Still, Shaoul says politics may have played a role in bolstering investor sentiment. While unsure that a Democratic sweep will work in favor of the economy long-term, he says, Biden’s improving chances at least pointed to a clear-cut result in November. Partly driven the prospects of a contested election, option traders have stepped up hedges against market turmoil way past Election Day into December.

That risk is seen as having eased in recent days. According to a survey of investors and corporate clients by Evercore ISI earlier this week, 76% of respondents anticipated clarity on the winner within a week of Election Day, up from 63% two weeks ago.

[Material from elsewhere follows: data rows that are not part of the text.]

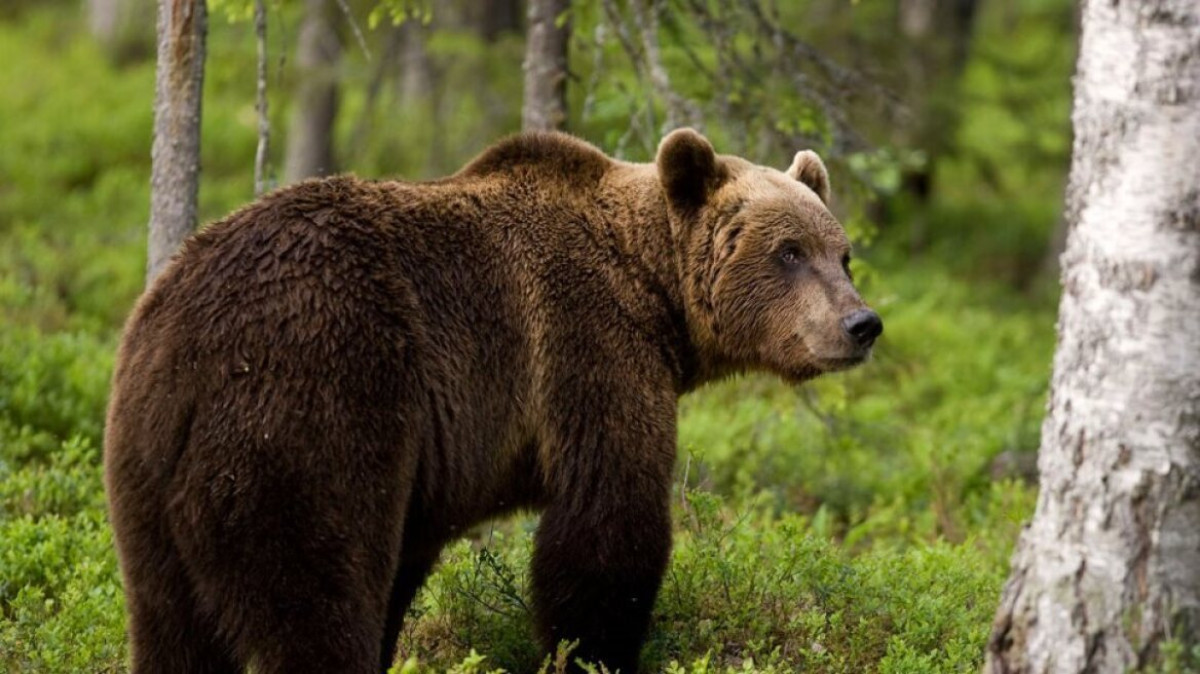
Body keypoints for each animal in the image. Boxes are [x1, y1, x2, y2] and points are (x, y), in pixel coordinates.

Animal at [105, 127, 883, 671]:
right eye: (788, 252)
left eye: (842, 253)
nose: (862, 323)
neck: (654, 293)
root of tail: (185, 340)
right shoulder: (589, 349)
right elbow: (607, 528)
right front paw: (594, 652)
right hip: (309, 413)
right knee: (316, 597)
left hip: (148, 478)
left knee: (170, 626)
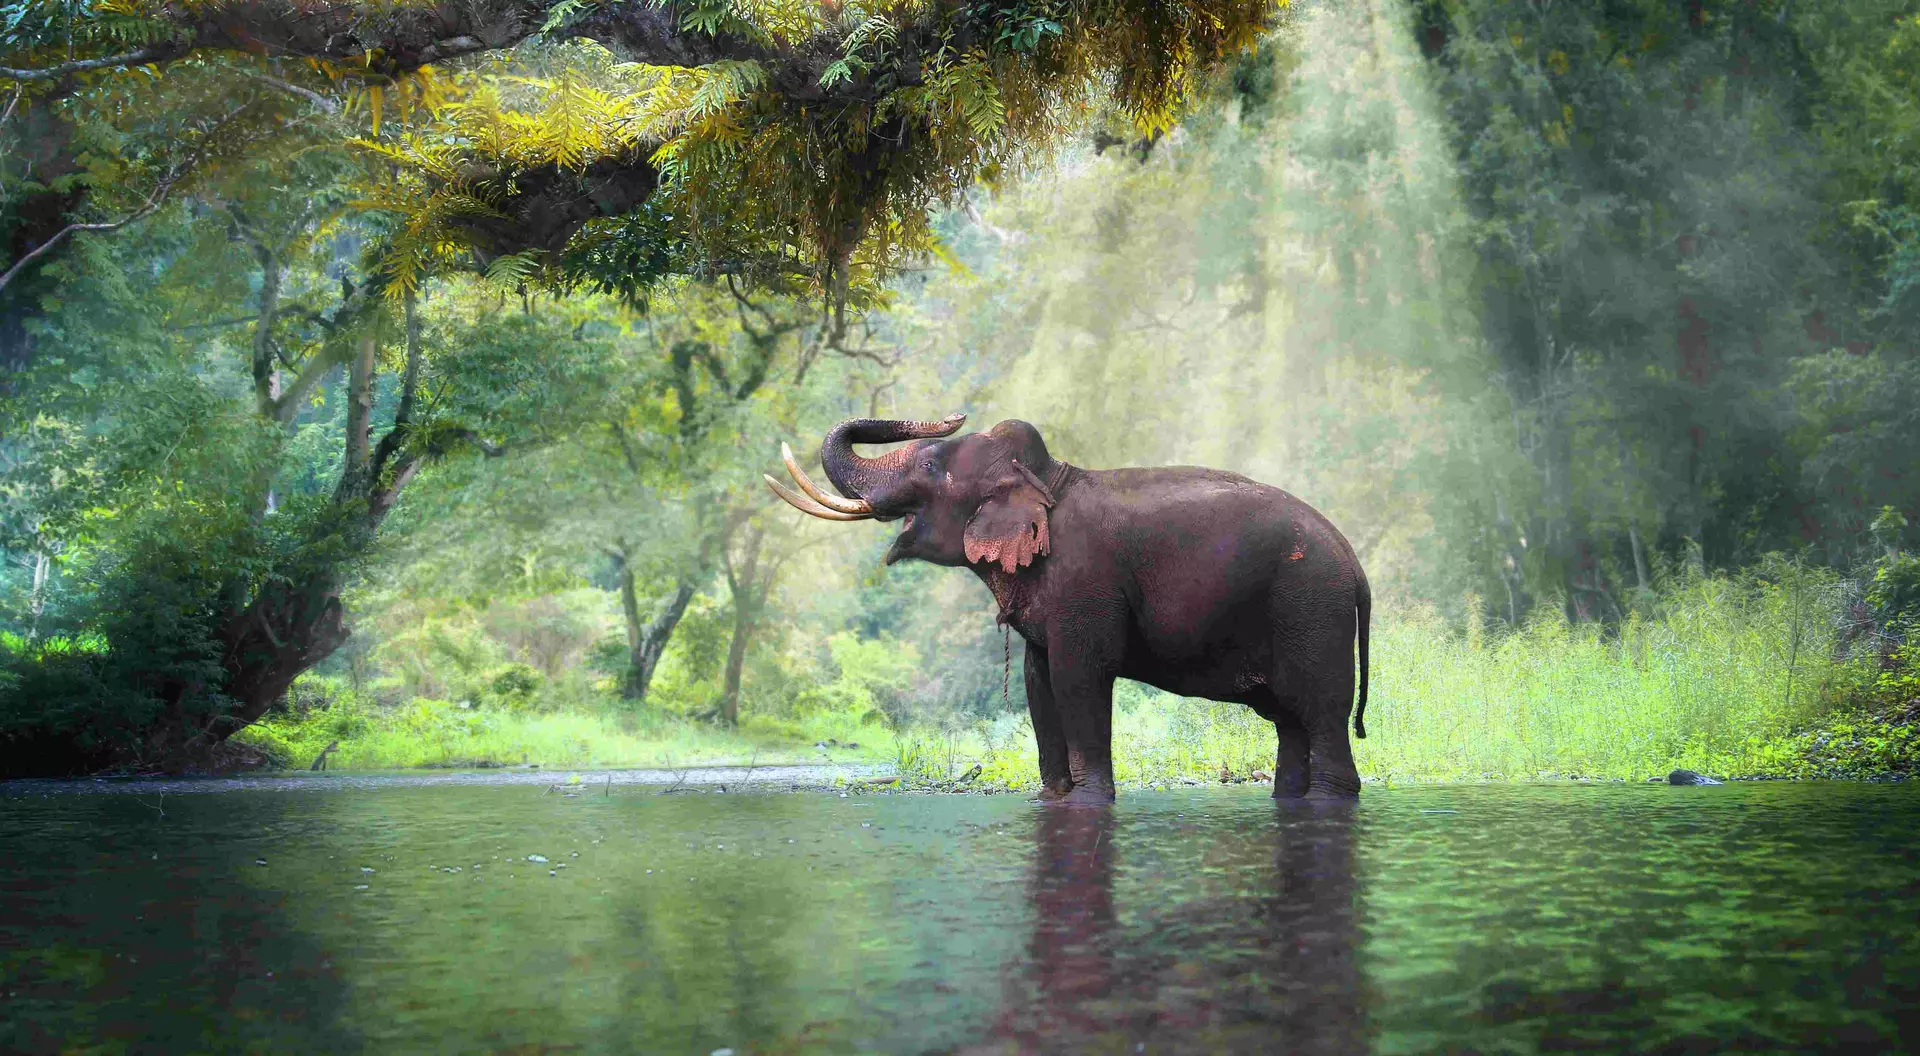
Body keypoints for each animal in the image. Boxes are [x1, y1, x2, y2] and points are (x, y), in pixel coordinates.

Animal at [766, 413, 1371, 802]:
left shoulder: (1085, 583)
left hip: (1313, 610)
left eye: (933, 465)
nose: (951, 415)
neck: (1047, 476)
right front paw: (1052, 798)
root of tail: (1355, 564)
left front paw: (1089, 801)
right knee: (1291, 724)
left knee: (1321, 715)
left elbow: (1080, 677)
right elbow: (1039, 683)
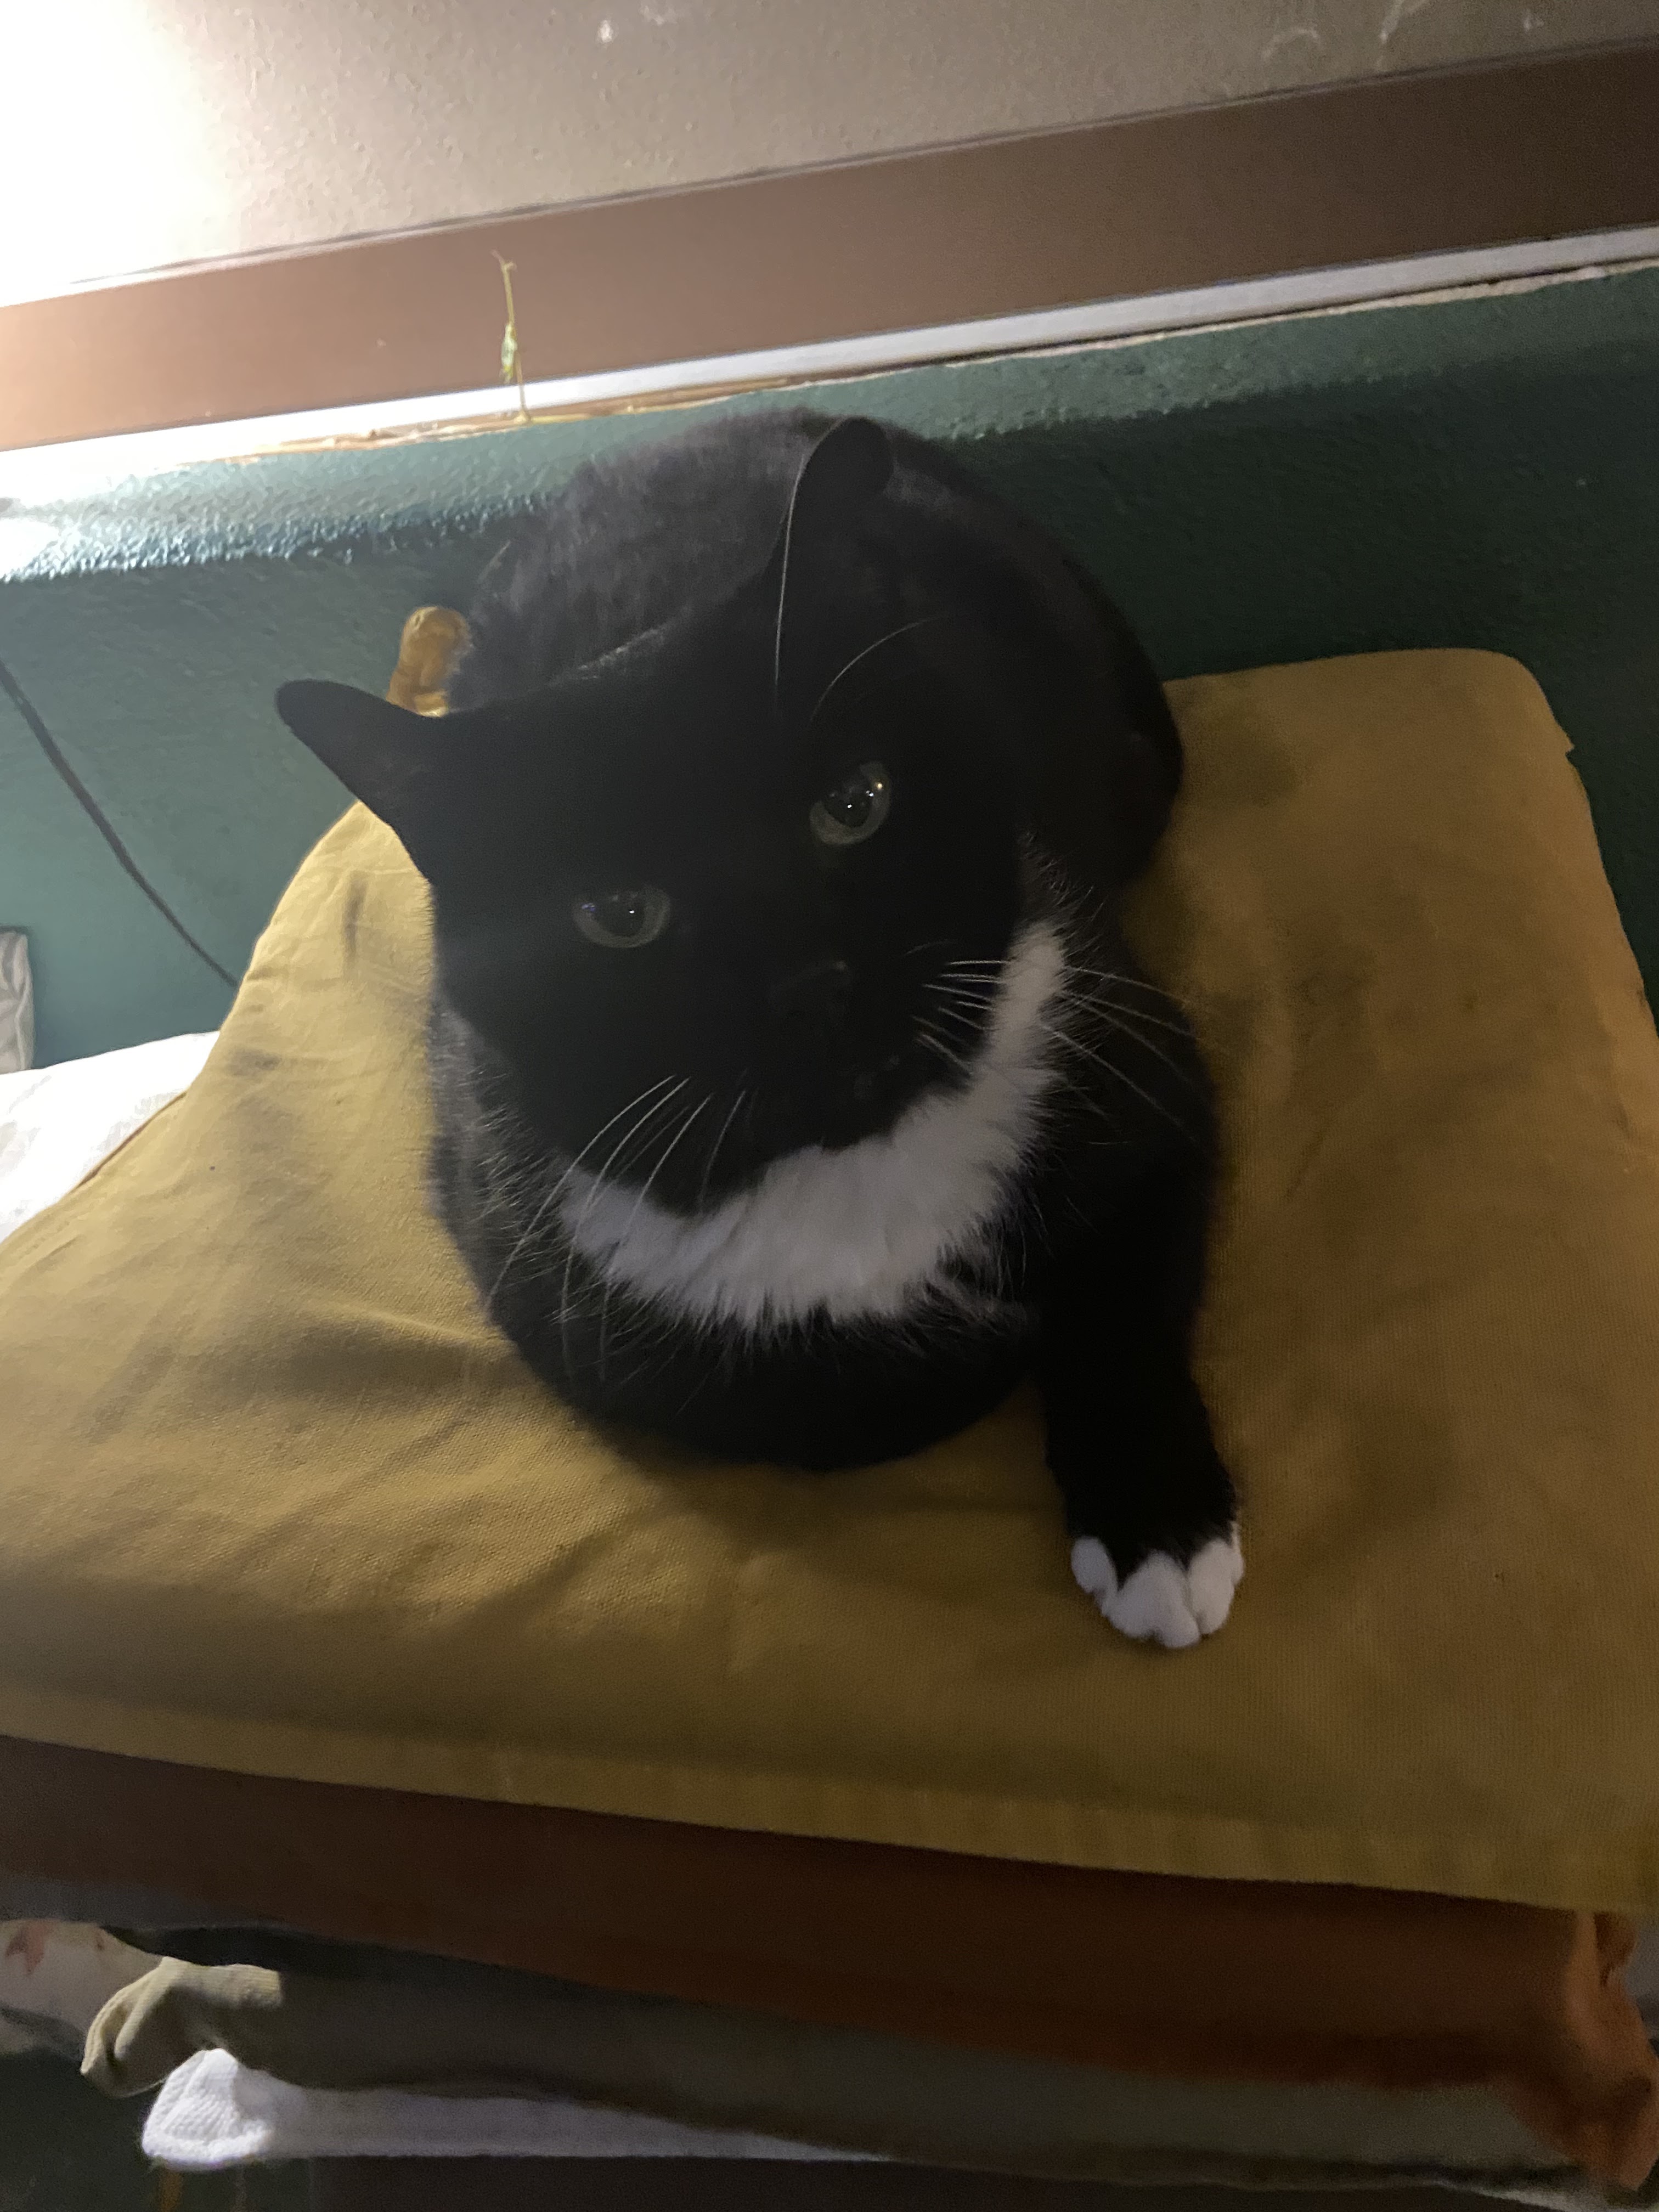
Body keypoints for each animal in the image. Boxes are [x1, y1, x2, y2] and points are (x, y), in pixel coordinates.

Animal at [276, 410, 1241, 1648]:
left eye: (856, 803)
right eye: (618, 914)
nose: (809, 981)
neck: (853, 1142)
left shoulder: (1131, 1051)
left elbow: (1119, 1295)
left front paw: (1159, 1536)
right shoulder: (535, 1269)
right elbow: (816, 1403)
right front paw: (980, 1342)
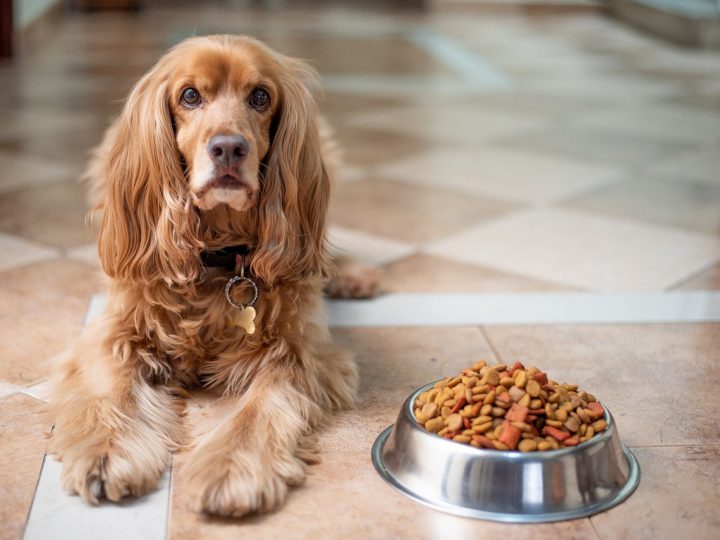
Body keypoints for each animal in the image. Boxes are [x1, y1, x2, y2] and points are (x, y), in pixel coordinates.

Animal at [48, 35, 372, 516]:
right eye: (189, 96)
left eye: (260, 97)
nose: (229, 149)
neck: (218, 257)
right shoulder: (115, 333)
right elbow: (113, 390)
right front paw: (107, 453)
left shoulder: (298, 352)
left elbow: (259, 410)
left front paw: (232, 469)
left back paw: (351, 273)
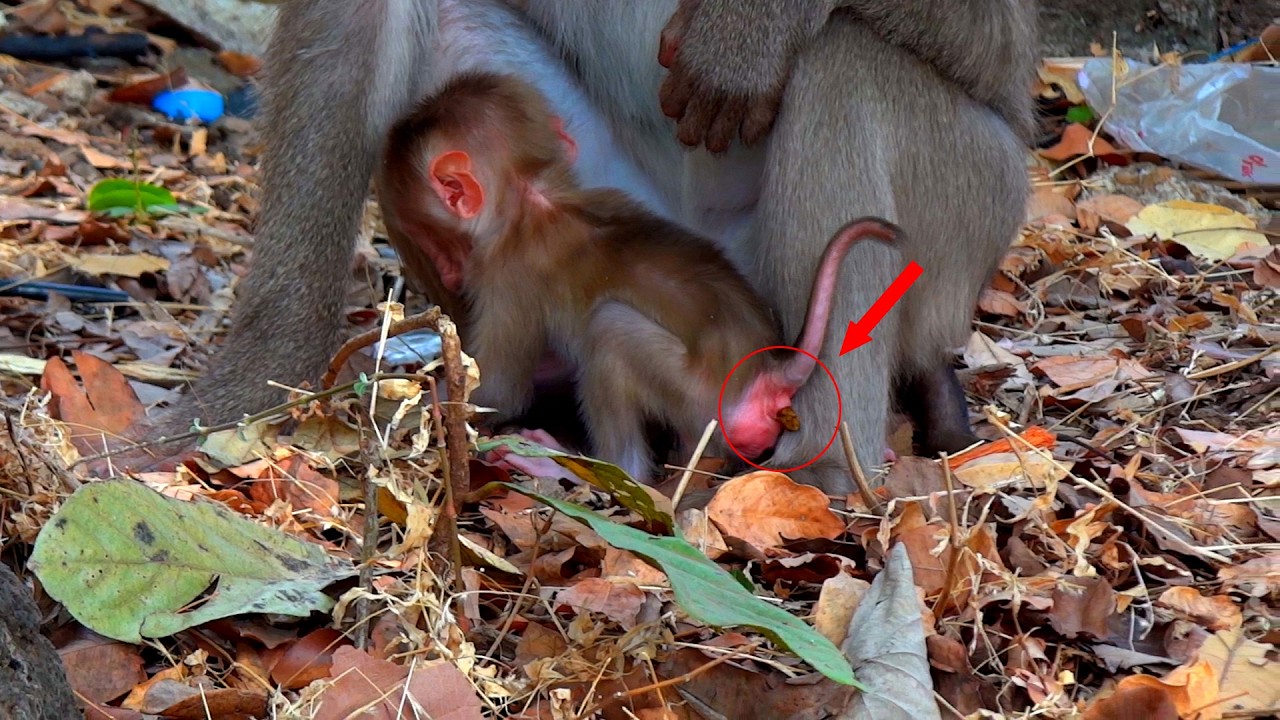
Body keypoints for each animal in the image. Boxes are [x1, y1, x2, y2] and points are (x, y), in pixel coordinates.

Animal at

“If there’s one thing we can say about 2020, is we’re all thoroughly sick and tired with the degree of uncertainty that we live with on a day-to-day basis,” Shaoul said. “The idea that the election can be settled in a normal democratic way at the beginning of November is understandably appealing to people.”

Buying impetus

Never mind the back-fit narratives, says El-Erian, the president of Cambridge University’s Queens’ College. The only thing anyone can say with confidence is that investors remain in buying mode. Thanks to Fed support, the S&P 500 has fully erased its decline during the bear market, surging as much as 60% from its March trough.

“Increasingly this market believes there is no alternative to equities, equities are your risk mitigator, equities are your upside claim, equities can do everything for you because everything else looks worse than equities,” El-Erian said. “That has worked. So there is a massive fear of missing out.”

Buying the dip continues to be a mind-numbingly successful strategy. Purchasing S&P 500 stocks at the open on days after the benchmark posted a decline of at least 1%, then selling them at the close would have yielded a return of 19% this year. That’s double the gain from a buy-and-hold strategy.

“Now the behavior happens quickly. You buy immediately and then you look for a narrative to justify why we bounced up,” El-Erian said. “The market will hear what it wants to hear, and right now, this market wants to go higher.”